Au-delà de Plaine Commune, avec ses particularités, les travaux portés notamment par le Réseau des collectivités territoriales pour une économie solidaire (RTES) indiquent l’importance de la mobilisation de l’ESS au niveau national, au regard de la cohésion sociale. Dans ces quartiers comme en milieu rural, l’ESS répond par l’innovation à des besoins sociaux et territoriaux de proximité. Elle porte l’ambition d’activités intimement liées aux compétences et aux savoir-faire des « experts du quotidien », des activités que le secteur « classique » ne veut pas développer, des entreprises soutenues par le besoin de « respectabilité sociale » du capitalisme et des entreprises locales plutôt alternatives.

À une vision lointaine, complexe et désincarnée de l’économie, à la marchandisation galopante, l’ESS oppose une réalité locale, concrète et équitable. Elle est durablement ancrée dans les territoires et le quotidien.

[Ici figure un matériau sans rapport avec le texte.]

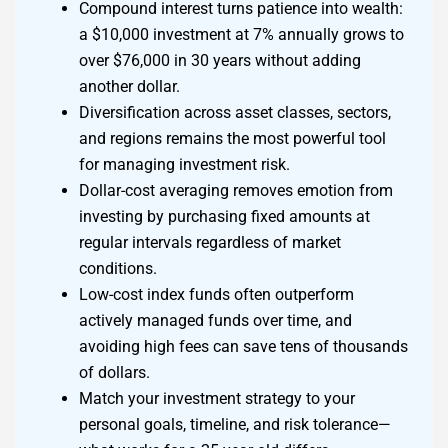
Compound interest turns patience into wealth:
a $10,000 investment at 7% annually grows to
over $76,000 in 30 years without adding
another dollar.
Diversification across asset classes, sectors,
and regions remains the most powerful tool
for managing investment risk.
Dollar-cost averaging removes emotion from
investing by purchasing fixed amounts at
regular intervals regardless of market
conditions.
Low-cost index funds often outperform
actively managed funds over time, and
avoiding high fees can save tens of thousands
of dollars.
Match your investment strategy to your
personal goals, timeline, and risk tolerance—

Protection de l’environnement, santé, banque, sport, assurance, tourisme, enseignement, aide à domicile, numérique, culture… Quasiment tous les secteurs d’activité sont présents au sein de l’ESS. Toutes ces activités produisent du commun, du lien social, en particulier dans ces quartiers populaires, et l’ESS permet de répondre à des désirs individuels de travailler autrement.

Priorité à l’humain

Quelques progrès sont possibles et souhaitables : améliorer la connaissance de l’ESS dans les quartiers prioritaires pour agir plus et mieux ; créer de l’activité dans les quartiers par un « choc coopératif » et le développement des clauses d’insertion ; améliorer l’écothermie des logements, qui ne suffit pas si nous ne modifions pas avec les intéressés le contenu, « l’âme » de leur habitat ; soutenir la généralisation des clauses d’insertion à tous les marchés publics, notamment ceux mis en œuvre dans le cadre d’opérations de renouvellement urbain ; favoriser l’accès des jeunes des quartiers en difficulté aux emplois de l’ESS ; développer l’entrepreneuriat et l’innovation sociale dans ces quartiers ; consolider et soutenir l’émergence de pôles territoriaux de coopération économique (PTCE) dans les quartiers prioritaires de la ville (QPV).

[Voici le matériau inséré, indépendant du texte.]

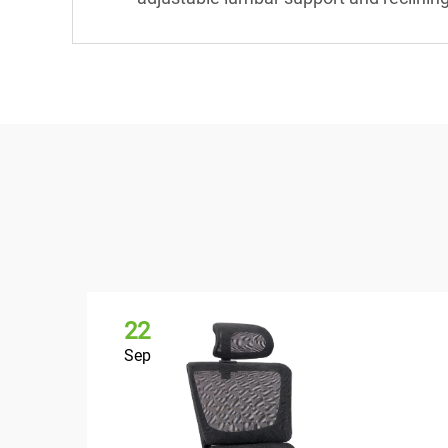
22
Sep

Comme élus, nous avons un devoir de réparation, une obligation d’engagement social ! Les acteurs et actrices de l’ESS sont historiquement engagés dans les quartiers, souvent innovants et fortement adaptés aux spécificités territoriales, en particulier des QPV. Le délitement social ainsi que l’ultra-précarisation du travail et de l’emploi appellent à valoriser l’ESS comme levier prioritaire du développement social et économique dans les territoires les plus en difficulté.

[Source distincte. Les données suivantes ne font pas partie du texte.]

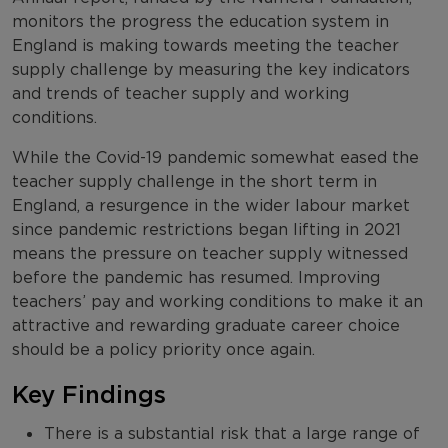
monitors the progress the education system in
England is making towards meeting the teacher
supply challenge by measuring the key indicators
and trends of teacher supply and working
conditions.
While the Covid-19 pandemic somewhat eased the
teacher supply challenge in the short term in
England, a resurgence in the wider labour market
since pandemic restrictions began lifting in 2021
means the pressure on teacher supply witnessed
before the pandemic has resumed. Improving
teachers’ pay and working conditions to make it an
attractive and rewarding graduate career choice
should be a policy priority once again.
Key Findings
There is a substantial risk that a large range of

Les travaux menés par le RTES avec l’appui du Commissariat général à l’égalité des territoires (CGET), en 2015 et 2016, sur les liens entre les politiques publiques de l’ESS et de la Ville ont conduit à une rencontre en décembre 2015 à Plaine Commune et à la publication du guide Politique de la ville et ESS. Initiatives, analyses et éclairages (2). Il en ressort clairement que la construction dans un quartier ou un pays rural d’un « équilibre » entre activités, habitats et équipements est stimulé par la vivacité d’activités de l’ESS qui animent le lieu, solidarisent les habitants et apportent « de la vie ». Parce que l’ESS ne peut persister sans cet ancrage territorial et humain, sa présence est un vrai facteur dynamique. Nous avons besoin d’une inventivité et d’une détermination assumées si nous voulons donner à la cohésion sociale non pas le sens d’une police, mais d’une priorité à l’humain.

(1) Agence nationale pour la rénovation urbaine.

(2) Disponible sur rtes.fr

Patrick Vassallo est adjoint au maire de Saint-Denis, conseiller territorial délégué à Plaine Commune.